Par ailleurs, l’année dernière, une hôtesse de l’air d’une compagnie aérienne du Golfe a été surprise en pleins ébats avec un passager dans les toilettes d’un avion. Elle a ensuite expliqué qu’elle se prostituait à bord depuis deux ans et que le prix de la passe était de 2 000 euros.

Planet.fr : On entend peu ce genre d’histoires. Cela illustre-t-il la présence de certains tabous dans l’aviation civile ?

François Nénin : Oui, il y en a surtout 2 principaux : la peur chez les navigants et l’addiction aux drogues et à l’alcool. Dans le premier cas, j’ai noté que le personnel navigant ne reconnaît jamais qu’il a peur. Quand un crash survient, il y a pourtant beaucoup d’arrêts maladie, mais jamais pour ce motif car il trouve des parades. C’était notamment le cas en 2009 au moment du crash du vol Air France reliant Rio à Paris. A cette époque-là, des scènes de panique ont même éclaté à bord de certains avions.

L’autre tabou concerne les addictions des membres d’équipage. Souvent, et contrairement aux apparences, ce sont des personnes très seules et qui ratent beaucoup d’évènements importants comme les Noël et les anniversaires à cause de leur rythme de travail intense et du décalage horaire.

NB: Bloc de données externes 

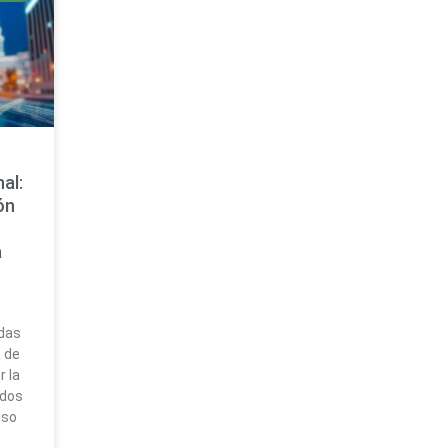
al:
ón
a
das
 de
 la
ados
lso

Alors souvent, pour tenir, certains prennent des drogues ou se saoulent. Mais là encore, personne ne veut l’admettre.

Planet.fr : Comment réagissez-vous en tant que passager ? Etes-vous à l’affût de tout ce qui pourrait se passer à bord ?

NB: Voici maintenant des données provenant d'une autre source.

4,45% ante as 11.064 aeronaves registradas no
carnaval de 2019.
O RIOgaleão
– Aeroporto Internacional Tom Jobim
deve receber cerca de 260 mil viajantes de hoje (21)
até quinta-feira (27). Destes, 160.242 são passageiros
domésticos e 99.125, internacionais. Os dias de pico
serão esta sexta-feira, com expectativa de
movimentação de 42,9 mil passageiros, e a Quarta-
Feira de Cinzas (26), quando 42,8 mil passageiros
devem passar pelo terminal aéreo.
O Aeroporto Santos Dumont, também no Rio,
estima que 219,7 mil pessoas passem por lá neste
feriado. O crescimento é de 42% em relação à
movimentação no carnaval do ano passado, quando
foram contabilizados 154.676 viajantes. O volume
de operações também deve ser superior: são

François Nénin : Je ne voyage plus en avion ! Toutes ces histoires que j’ai vécues ou entendues m’ont refroidi, surtout celles concernant les pilotes. Ces derniers disent souvent qu’ils travaillent dans ‘le plus beau bureau de la Terre’, mais ils semblent oublier le fait qu’ils volent à une très haute altitude, très vite et avec des passagers. Ce sont souvent des personnes qui ont une très haute estime d’elles-mêmes, qui se croient toutes-puissantes. On dit d’ailleurs qu’elles souffrent du syndrome ‘can do it’ (‘je peux le faire’). U n rapport interne avait même pointé la surconfiance des pilotes d'Air France, et aujourd'hui on  se moque d'eux en disant que ce sont les meilleurs du monde et qu’ils ont appris à voler aux oiseaux !"

*François Nénin est l’auteur de Vols de merde, les pires histoires de l’aviation (éd. Mazarine).